Now, to avoid being cursed to walk the land of Dis forever as an undead wraith, he must hunt down the mysterious Lord Brand who gave him the sword twenty years ago. So begins Boric's extraordinary journey across the Six Kingdoms of Dis, a walking corpse who wants nothing more than to be disenchanted and left in peace. Along the way he's advised by the Witch of Twyllic, mocked by the threfelings of New Threfelton, burned, shot at, and nearly blown to bits. But nothing can prepare him for coming face-to-face with Lord Brand. For in that moment, Boric discovers that nothing—in life, in death, or in between—is exactly what it seems.
Boric, King of Ytrisk, pretty much dies at the start of this story. I saw pretty much, because it turns out his enchanted sword won't let him die so easily.

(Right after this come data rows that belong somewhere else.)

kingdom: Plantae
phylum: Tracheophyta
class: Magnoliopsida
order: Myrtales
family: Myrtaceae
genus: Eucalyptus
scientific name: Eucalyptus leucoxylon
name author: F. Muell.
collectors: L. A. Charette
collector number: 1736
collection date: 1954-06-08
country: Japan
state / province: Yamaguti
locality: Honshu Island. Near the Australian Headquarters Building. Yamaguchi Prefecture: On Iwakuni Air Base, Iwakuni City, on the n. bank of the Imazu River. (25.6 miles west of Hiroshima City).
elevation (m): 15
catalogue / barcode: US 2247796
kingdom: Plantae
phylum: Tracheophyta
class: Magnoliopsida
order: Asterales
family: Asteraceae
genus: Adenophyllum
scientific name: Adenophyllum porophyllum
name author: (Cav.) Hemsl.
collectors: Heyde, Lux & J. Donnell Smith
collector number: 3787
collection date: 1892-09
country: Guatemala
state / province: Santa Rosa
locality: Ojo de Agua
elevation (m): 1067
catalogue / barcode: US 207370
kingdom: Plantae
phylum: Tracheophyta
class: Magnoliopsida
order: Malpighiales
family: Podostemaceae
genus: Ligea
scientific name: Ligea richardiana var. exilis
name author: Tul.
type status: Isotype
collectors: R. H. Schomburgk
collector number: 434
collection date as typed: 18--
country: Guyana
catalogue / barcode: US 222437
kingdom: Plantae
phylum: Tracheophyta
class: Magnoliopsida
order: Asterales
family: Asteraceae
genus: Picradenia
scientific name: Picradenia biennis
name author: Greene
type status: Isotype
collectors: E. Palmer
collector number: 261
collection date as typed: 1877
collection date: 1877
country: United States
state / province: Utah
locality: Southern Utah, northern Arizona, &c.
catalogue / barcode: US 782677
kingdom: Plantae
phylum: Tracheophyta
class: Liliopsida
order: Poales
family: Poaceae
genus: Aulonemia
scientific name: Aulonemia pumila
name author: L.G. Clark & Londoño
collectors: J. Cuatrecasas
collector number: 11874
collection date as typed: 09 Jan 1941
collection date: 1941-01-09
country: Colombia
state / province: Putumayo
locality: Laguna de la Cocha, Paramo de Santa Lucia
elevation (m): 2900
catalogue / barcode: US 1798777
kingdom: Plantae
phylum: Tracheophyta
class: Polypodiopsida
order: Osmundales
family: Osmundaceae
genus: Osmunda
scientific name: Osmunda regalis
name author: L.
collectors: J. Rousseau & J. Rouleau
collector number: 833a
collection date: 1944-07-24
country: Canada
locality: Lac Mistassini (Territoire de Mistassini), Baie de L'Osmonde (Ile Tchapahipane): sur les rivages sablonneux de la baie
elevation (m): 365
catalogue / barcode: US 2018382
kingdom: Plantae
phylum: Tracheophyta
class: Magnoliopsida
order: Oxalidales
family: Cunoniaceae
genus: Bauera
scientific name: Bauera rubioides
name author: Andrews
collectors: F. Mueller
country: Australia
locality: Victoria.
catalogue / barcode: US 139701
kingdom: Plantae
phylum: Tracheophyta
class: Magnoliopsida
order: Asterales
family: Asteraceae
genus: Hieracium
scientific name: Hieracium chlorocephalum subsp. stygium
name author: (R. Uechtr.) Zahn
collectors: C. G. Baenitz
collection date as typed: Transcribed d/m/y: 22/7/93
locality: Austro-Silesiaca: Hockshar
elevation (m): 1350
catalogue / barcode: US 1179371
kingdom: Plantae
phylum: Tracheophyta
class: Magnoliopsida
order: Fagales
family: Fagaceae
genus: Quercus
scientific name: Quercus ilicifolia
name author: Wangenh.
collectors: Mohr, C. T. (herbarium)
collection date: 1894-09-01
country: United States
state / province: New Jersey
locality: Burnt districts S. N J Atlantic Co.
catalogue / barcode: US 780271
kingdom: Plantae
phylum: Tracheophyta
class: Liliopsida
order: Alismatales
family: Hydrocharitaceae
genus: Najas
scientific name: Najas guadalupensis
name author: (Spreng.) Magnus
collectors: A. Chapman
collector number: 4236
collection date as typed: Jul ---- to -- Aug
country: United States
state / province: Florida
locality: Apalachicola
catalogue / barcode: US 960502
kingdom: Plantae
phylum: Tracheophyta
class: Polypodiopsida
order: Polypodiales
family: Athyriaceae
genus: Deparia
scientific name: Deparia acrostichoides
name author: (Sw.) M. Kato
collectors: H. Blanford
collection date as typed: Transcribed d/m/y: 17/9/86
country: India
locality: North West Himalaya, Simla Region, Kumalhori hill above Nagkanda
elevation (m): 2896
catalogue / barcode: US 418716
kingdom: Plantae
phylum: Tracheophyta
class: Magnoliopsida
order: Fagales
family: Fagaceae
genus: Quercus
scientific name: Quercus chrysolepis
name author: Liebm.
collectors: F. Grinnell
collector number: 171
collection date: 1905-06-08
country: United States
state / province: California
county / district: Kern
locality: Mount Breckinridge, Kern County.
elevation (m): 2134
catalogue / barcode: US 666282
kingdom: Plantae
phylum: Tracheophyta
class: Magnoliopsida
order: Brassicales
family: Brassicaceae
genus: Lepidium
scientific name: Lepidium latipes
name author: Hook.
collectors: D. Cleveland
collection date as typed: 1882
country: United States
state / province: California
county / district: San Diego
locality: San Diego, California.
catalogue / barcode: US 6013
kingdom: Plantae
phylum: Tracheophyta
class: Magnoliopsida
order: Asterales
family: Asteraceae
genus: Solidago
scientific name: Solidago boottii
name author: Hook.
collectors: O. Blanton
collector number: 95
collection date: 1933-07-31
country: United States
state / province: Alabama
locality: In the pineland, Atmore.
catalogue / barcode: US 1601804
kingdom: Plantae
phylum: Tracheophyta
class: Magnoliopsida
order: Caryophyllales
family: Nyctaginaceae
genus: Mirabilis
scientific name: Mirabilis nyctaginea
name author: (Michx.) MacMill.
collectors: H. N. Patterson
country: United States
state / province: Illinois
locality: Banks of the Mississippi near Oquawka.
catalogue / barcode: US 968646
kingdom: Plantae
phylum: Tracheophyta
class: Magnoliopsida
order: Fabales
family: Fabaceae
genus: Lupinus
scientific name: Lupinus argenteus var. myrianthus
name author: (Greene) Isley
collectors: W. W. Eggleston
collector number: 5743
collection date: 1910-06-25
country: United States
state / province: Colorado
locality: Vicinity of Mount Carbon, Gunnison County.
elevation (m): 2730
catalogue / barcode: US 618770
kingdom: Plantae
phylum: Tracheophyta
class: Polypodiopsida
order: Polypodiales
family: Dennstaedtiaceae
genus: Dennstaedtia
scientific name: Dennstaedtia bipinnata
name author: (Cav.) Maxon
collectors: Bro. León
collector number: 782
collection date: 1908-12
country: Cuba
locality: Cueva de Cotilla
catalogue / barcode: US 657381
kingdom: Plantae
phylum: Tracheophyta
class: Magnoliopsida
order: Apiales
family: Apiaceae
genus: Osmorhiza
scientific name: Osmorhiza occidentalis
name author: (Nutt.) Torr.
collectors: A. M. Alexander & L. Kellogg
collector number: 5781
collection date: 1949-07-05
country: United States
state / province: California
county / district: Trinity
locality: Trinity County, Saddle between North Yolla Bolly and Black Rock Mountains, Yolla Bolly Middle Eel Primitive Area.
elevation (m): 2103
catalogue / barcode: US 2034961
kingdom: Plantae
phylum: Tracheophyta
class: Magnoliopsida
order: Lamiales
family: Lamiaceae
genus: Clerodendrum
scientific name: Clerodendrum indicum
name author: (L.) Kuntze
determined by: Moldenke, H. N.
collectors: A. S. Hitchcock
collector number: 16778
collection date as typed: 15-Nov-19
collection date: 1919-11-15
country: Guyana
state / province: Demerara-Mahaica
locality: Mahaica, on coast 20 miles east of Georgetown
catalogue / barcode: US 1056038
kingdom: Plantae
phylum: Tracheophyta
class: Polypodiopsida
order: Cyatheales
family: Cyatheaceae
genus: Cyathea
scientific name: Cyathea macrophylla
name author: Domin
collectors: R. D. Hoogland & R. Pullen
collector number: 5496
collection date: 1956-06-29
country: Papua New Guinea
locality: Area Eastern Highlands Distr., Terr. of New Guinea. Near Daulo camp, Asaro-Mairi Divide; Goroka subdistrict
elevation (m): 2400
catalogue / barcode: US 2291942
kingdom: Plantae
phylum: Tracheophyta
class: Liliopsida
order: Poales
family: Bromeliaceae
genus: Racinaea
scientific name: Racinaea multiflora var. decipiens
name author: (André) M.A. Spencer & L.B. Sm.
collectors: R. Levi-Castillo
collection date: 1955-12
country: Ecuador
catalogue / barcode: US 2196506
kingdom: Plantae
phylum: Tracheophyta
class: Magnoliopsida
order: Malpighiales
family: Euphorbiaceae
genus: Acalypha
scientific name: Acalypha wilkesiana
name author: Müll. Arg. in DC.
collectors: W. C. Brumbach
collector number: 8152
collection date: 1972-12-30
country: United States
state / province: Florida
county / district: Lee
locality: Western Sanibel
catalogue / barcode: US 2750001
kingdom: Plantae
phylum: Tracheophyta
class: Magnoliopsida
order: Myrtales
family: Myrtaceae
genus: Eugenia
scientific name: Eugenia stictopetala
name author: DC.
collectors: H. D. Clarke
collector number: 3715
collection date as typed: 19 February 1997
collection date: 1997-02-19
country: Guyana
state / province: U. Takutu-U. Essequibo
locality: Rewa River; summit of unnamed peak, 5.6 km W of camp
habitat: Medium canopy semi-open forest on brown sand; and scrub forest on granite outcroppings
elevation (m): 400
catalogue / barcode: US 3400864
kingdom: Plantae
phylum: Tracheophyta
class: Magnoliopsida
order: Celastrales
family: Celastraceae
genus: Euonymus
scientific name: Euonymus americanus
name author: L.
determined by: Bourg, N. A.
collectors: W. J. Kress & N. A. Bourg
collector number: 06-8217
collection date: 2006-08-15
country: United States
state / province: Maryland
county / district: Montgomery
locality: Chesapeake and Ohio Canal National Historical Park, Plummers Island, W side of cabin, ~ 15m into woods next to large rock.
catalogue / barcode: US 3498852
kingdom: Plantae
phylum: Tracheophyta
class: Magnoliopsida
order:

He finds himself - very unwillingly - as a wraith, spirit intact but his body rotting and falling to pieces around him. And it is in this very fragile body that he has to try and defeat the evil mastermind who gave him the cursed sword to start off with. On his way he meets a whole host of often more than slightly ridiculous characters.
And it was a pretty good story, with a twist that I didn't see coming at all. There was a lot of misdirection and misinformation, and whenever you thought you had it sorted it twisted around again. Of course, all this did take place in the last section, and the pacing could have been evened out a little, for the earlier sections - whilst readable - weren't particularly encapturing. In those, we flick between Boric-the-dead, and Boric-the-very-much-alive-and-killing-(sort of)-an-ogre. But in neither of them are any particular leaps forward made. Stuff happens in the former, and history is set up in the latter. Again, it is only in the later sections of the book that everything starts to come together, but I think it may have been a more engrossing read if there had been some more stuff going on for Boric-the-dead in the earlier sections than randomly stumbling from place to place.
When it comes to characters, Boric is the only one that appears with anywhere near enough consistency to really get a feel for. Others pop in and out (I was particularly a fan of Bubbles, the flying bear; in large part because his name was Bubbles), but their appearances tend to be fleeting a best - even in a book of only 200-some pages. But Boric does grow with the story, and there are some nice parts. He is obviously a very intelligent man in his own way: strategy and war rather than academia, but there is a deepening to him in the course of the story which probably would have been heart-warming if I'd cared for him more. Because, for all his snarky humour (which I appreciated), it was quite difficult to develop any depth of feeling for him. I wanted to see how everything worked out, but I didn't particularly care if he got disenchanted and un-wraithed.